EU hits Google with $1.7 billion fine for “abusive” online advertising practices
What just happened? Google’s problems in Europe are showing no signs of abating after the company was hit with another enormous fine. This time, the European Commission slammed the company with a $1.69 billion penalty for “abusive practices in online advertising.”
This is the third time in two years that the EU has imposed a multi-billion dollar punishment on Google. It was hit with a $2.7 billion fine for promoting its own shopping services in search results in 2017, and this was followed by a record $5 billion fine in 2018 for requiring Android OEMs to pre-install the Google Search app and its Chrome browser “as a condition for licensing Google’s app store.”
The latest fine comes after the EU found Google guilty of preventing third-party websites that used its AdSense for Search boxes from displaying search ads from competitors in the results page.
In 2009, Google replaced these exclusivity deals with “Premium Placement” clauses. These required publishers reserve the most profitable spaces on their search results pages for Google’s ads and request a minimum number of Google adverts.
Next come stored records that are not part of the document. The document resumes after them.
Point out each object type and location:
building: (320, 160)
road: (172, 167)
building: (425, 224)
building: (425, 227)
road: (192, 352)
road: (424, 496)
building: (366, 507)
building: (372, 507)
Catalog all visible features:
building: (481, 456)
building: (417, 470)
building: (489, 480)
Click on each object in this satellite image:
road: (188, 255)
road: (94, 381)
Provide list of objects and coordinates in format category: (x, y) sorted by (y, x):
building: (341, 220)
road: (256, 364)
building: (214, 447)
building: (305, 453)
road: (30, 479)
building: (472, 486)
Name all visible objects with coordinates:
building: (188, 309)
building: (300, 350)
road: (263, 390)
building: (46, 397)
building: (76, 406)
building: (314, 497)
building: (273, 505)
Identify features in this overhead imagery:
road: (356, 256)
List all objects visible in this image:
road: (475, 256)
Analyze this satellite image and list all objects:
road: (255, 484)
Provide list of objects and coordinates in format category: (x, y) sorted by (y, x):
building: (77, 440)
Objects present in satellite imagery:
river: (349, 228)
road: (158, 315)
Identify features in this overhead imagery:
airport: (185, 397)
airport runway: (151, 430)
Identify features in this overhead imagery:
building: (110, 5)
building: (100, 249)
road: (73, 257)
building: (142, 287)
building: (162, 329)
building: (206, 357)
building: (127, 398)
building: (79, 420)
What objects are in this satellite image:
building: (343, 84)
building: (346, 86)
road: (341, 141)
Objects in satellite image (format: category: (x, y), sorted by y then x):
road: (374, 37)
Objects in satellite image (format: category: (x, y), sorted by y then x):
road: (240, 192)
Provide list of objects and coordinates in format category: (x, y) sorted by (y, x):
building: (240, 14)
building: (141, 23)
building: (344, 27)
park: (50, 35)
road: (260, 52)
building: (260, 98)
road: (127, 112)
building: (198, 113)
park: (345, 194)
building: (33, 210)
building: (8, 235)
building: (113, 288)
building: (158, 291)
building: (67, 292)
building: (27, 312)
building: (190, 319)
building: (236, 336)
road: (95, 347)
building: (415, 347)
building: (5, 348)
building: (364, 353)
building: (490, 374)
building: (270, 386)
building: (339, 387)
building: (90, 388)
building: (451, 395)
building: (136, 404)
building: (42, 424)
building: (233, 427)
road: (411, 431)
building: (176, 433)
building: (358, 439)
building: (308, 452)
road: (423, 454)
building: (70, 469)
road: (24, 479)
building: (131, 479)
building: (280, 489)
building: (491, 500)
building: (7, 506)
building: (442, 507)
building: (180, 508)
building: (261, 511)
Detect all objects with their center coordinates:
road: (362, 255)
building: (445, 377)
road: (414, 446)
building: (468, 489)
Publishers also had to seek written approval from Google before making changes to the way rival ads were displayed, letting the company know “how attractive, and therefore clicked on, competing search adverts could be.”
“Today the Commission has fined Google €1.49 billion for illegal misuse of its dominant position in the market for the brokering of online search adverts,” said EU antitrust commissioner Margrethe Vestager. “The misconduct lasted over 10 years and denied other companies the possibility to compete on the merits and to innovate – and consumers the benefits of competition.”
In the world of online search advertising, Google held a market share above 70 percent between 2006 and 2016. Last year, its share dropped to 60 percent from around 90 percent a year earlier.
The announcement comes just after Google said it would ask Android users in Europe to pick their preferred browser and search engine—a response to the Android antitrust case.